A morte é um grande mistério para os povos indígenas. Todos eles têm uma forma peculiar de cultuar os seus mortos. Os nossos vizinhos aqui do Xingu, por exemplo, tem o costume de realizar uma das festas mais tradicionais e movimentadas entre alguns dos povos do Parque Nacional do Xingu. Estamos falando do Kuarup. Esta cerimônia fúnebre, ocorre sempre um ano após a morte dos parentes indígenas. Os entes que já partiram do meio deles, são homenageados, com enormes troncos de madeira. Estes troncos são colocados estrategicamente no centro da aldeia, que são devidamente ornamentados, como ponto principal de todo o ritual. Assim, as famílias daqueles entes homenageados, fazem a sua reverência àquele morto. Eles passam a noite inteira acordados, chorando e rezando pelos familiares que se foram. É uma cena muito forte, e representa toda a forma destes povos despedirem-se de seus parentes pela última vez. Só quem participa, sabe a significância que tem para os povos indígenas o Kuarup. Festa esta que não pôde ser realizada este ano, em virtude da pandemia que provocou um verdadeiro genocídio entre os povos indígenas.

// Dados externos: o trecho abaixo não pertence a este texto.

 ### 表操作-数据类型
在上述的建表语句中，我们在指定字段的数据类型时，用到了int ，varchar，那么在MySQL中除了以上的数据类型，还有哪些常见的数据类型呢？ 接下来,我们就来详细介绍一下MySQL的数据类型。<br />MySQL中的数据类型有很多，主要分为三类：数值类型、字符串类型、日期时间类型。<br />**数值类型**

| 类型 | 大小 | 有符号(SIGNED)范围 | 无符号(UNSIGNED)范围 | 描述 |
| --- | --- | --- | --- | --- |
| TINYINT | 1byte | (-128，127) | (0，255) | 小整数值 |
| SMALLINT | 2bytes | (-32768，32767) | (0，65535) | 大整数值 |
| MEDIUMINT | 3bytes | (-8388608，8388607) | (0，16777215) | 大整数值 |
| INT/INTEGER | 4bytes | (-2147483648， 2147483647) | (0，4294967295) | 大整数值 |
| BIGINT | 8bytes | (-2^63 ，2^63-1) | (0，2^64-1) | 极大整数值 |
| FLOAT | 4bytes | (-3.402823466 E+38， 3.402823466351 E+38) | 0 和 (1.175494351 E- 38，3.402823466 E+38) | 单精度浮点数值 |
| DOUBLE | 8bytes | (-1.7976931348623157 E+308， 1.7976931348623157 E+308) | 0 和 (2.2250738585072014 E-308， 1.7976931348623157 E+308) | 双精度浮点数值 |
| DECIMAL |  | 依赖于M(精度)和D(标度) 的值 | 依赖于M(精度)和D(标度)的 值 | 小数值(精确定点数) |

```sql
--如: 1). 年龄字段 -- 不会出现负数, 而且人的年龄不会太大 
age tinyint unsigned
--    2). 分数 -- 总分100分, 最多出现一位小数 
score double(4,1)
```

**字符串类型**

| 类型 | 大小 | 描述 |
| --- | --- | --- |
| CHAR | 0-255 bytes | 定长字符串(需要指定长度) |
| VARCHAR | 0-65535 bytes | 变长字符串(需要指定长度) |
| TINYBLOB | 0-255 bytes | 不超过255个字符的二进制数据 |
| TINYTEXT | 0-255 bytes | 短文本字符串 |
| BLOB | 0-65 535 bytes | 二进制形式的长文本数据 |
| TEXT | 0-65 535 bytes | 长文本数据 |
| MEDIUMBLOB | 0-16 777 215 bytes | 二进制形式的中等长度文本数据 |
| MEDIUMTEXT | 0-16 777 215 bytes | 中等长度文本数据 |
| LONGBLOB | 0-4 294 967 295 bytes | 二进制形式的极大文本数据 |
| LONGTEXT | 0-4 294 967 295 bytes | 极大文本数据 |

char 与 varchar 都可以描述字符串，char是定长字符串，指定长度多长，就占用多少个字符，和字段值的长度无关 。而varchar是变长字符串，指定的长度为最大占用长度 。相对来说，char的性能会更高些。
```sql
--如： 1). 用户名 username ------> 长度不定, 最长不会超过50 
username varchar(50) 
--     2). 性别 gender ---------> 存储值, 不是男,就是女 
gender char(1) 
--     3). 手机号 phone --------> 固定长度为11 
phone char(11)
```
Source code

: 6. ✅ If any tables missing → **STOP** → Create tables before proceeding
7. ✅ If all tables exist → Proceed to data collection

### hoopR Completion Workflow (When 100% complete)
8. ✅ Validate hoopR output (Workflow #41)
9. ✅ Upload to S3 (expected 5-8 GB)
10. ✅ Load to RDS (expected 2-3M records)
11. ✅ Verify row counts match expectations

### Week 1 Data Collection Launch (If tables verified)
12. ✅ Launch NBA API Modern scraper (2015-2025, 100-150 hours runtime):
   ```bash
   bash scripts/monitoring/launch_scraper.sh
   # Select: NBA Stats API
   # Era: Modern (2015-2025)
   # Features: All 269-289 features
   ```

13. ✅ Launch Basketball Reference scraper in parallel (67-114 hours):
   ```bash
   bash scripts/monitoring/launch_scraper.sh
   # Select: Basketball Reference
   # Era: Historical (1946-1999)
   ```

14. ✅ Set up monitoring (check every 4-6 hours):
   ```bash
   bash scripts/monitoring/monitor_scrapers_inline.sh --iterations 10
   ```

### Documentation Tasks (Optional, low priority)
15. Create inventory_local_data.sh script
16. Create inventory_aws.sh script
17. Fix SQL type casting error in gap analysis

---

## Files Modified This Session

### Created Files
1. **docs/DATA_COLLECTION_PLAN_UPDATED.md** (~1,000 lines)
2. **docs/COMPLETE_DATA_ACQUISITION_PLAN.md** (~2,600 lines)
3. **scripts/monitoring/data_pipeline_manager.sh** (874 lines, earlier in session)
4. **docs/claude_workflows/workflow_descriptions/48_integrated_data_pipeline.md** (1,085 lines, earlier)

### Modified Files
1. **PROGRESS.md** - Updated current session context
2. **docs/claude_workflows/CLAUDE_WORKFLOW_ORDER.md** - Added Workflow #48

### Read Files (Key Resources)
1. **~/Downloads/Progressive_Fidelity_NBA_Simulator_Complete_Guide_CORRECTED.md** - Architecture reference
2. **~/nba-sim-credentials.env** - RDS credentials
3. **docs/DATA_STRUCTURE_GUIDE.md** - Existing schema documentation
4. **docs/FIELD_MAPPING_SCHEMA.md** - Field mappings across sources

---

A morte também é algo que nos deixa profundamente tristes, por mais que achamos que estamos preparados para o seu enfrentamento. Esta pandemia veio modificar alguns de nossos costumes, em relação ao ritual de despedida daqueles que estão nos deixando. A pessoa fica sem ter o último contato com os seus, dado o alto grau de transmissão do vírus. Quantas famílias, nem sequer viram os seus entes queridos, de quando estavam sendo atendidos nas redes hospitalares? Também depois de falecerem, não puderam ter um sepultamento descente. Até nestes aspectos, o vírus mudou a nossa rotina diária.

Só por Deus mesmo! Somente ELE, na sua infinita misericórdia, para nos socorrer em momentos tão difíceis como estes que estamos vivendo. O nosso olhar está voltado para o Reino de Deus, que almejamos um dia encontrar/alcançar. Reino este que Jesus afirma já estar entre nós (Lc 17,21). Desta forma, é inútil procurar sinais misteriosos da vinda do Reino. Ele já está presente em qualquer lugar, onde a ação de Jesus é continuada. O Reino vai se tornando realidade, na medida em que fazemos aquilo que José Antonio Pagola nos alerta: aprendemos a seguir Jesus a partir das vítimas. E, a partir do sofrimento delas, abrir espaço, em nossas vidas, aos marginalizados e excluídos, promovendo a solidariedade, pensando nas necessidades dos últimos e deixando de lado o nosso próprio bem-estar.